Holiday reflection

Hall of Fame takes pensive turn for 2020

by mike mcinally

In the end, the year itself finally dictated the songs that would be inducted into my Holiday Music Hall of Fame. 

When I sent out the invitation a couple of weeks ago for readers to nominate songs for inclusion into the Hall of Fame — a fictional creation of my own to honor definitive performances of holiday songs — I said that I was leaning toward songs that are fun and even silly: Diana Krall’s superb version of “Jingle Bells,” perhaps, or Louis Prima’s “What Will Santa Claus Say (When He Finds Everybody Swingin’),” a goofy slice of yuletide cheese. 

But this is, after all, 2020 — and, whatever else you can say about the year, it has not been fun or silly. And so it was no surprise that many of your nominations reflected the year and were, if not downright downbeat, a little more reflective.  

 

As always, your nominations were all over the board — ranging from rap to pop to classical to jazz. Two very different versions of “Ave Maria” were nominated, and three different versions of “Do You Hear What I Hear?” You nominated songs I hadn’t heard before, like The Band’s “Christmas Must Be Tonight” and The Staple Singers’ “Who Took the Merry Out of Christmas?” I got nominations (again) for Mariah Carey’s “All I Want for Christmas is You.”

  

(I have created a Spotify list of all the nominated tracks, plus a few songs I threw in just for the heck of it – such as the new (live!) version of “Oh Santa!” — in which Mariah, Jennifer Hudson, and Ariana Grande compete to hit the highest note possible; if you play this too loud, dogs will show up outside your door. Click on this link to get to the Spotify playlist: http://spoti.fi/3hbASU3.  

But only two tracks can be inducted into the Hall of Fame each year. The 2020 honorees are Joni Mitchell’s “River,” from 1971, and Billie Holiday’s original recording of “I’ve Got My Love to Keep Me Warm.” 

Some of you are now snorting in anger. You are saying something like “’River’? That’s not a Christmas song.” 

You are wrong. If “River” isn’t a Christmas song, then why does it start with the piano playing “Jingle Bells” in a minor key?  Why the references to Christmas trees and reindeer? Why is it so downbeat, like the very best holiday songs?  

Mitchell herself called it a Christmas song in an interview with NPR: “We needed a sad Christmas song, didn’t we? In the ‘bah humbug’ of it all.” 

There’s a reason why “River” has struck a particular chord this year — and there’s a reason why the song has been covered more than 500 times by other artists. (Among Mitchell songs, only “Both Sides, Now” has been covered more often.) “River” is a song that understands the melancholy that can strike hard during the holiday season – and particularly in this holiday season.  

Holiday’s cover of Irving Berlin’s “I’ve Got My Love to Keep Me Warm” is a little more upbeat — but it, too, has relevance this year. This is, after all, a song about how a dreadful natural occurrence (“I can’t remember a worse December”) is keeping the narrator housebound. It would be easy to translate that experience to this particular holiday season, with just a minor change in lyrics:

I can’t remember a worse year-ender 

Just watching that virus form 

What do I care about COVID-19 

I’ll just wait at home for that vaccine 

Ella Fitzgerald does a great job with this song, too, and it would have been easy to include her version.
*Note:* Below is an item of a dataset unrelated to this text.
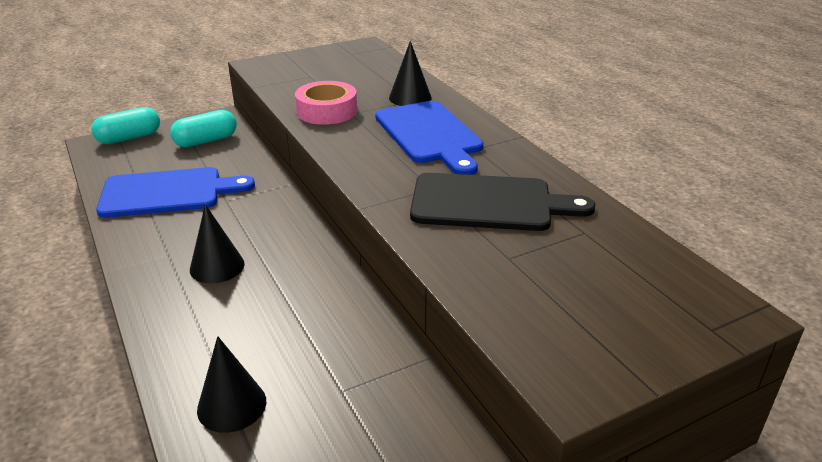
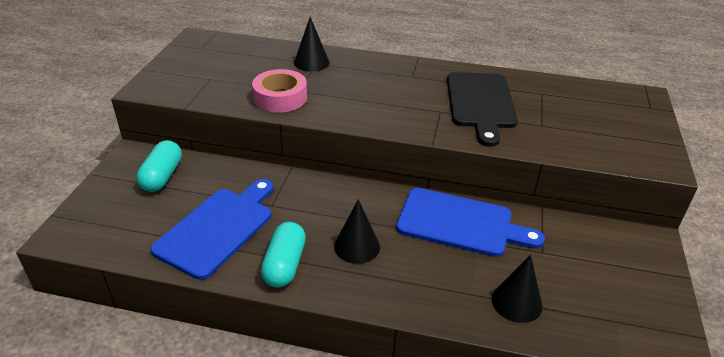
camera: 50 degrees left, 5 degrees up
turquoise capsule [91,107,160,144] -> turquoise capsule moved to [261,222,306,288]
blue cutting board [375,101,483,175] -> blue cutting board moved to [396,188,545,257]
black cutting board [410,173,596,231] -> black cutting board turned 135 degrees clockwise [447,72,518,147]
But there’s something straightforward and a touch mournful about Holiday’s original cover. (The first version on the playlist is taken from Holiday’s “Legacy” collection; the playlist also includes a 1957 session that’s a little more playful.) 
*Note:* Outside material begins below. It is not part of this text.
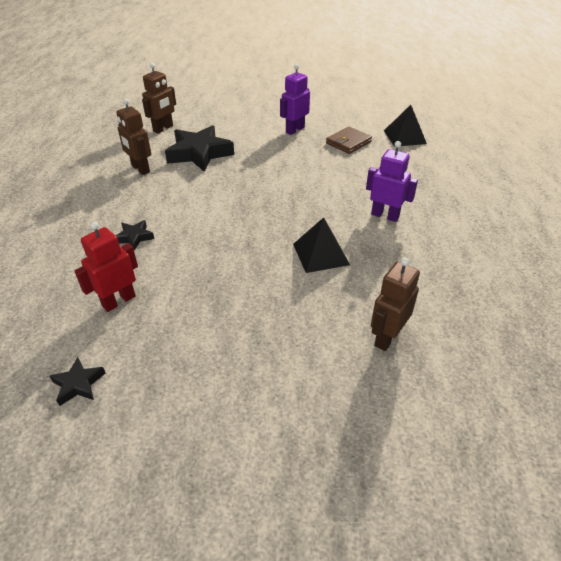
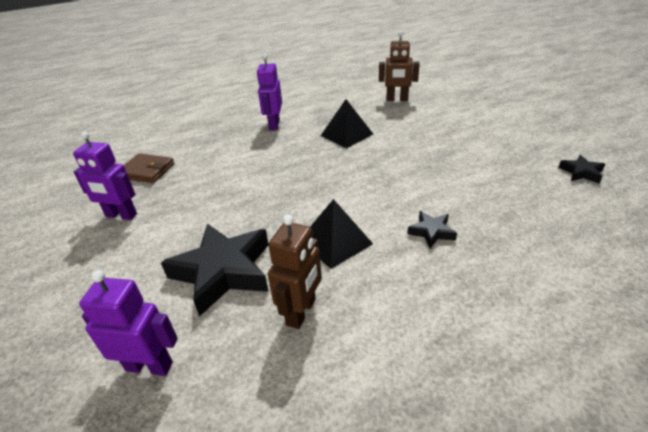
camera: 115 degrees left, 5 degrees down
red robot [74,221,138,312] -> none
brown robot [142,63,176,134] -> purple robot [79,270,178,376]
black pyramid [384,105,427,147] -> black pyramid moved to [310,199,373,269]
The playlist also features a number of other treats: In addition to the aforementioned Mariah Carey double-header, I found a live version of The Roches’ “Star of Wonder,” a jazzy version of “River” by Herbie Hancock and Corrine Bailey Rae, an acoustic version of the Hanukkah rap song “Miracle” by the Jewish rapper Matisyahu, a Paul Simon song that may be about Christmas, and three tracks from a reader’s favorite Christmas album, Stan Kenton’s “A Merry Christmas.”  

That Kenton album ends with a spoken-word piece, “What Is Santa Claus,” which explains, among other things, where all my neckties have come from. It’s another glorious slice of holiday cheese — and I mean that as a compliment — so it obviously had to be the last song on the playlist. 

If you want to hear all of the songs that have been enshrined in the Hall of Fame, including this year’s honorees, here’s a link to that Spotify playlist: http://spoti.fi/2VTXvTk.  

In the meantime, if you wish you had a river you could skate away on, you’re not alone. But you still can have a happy holiday season.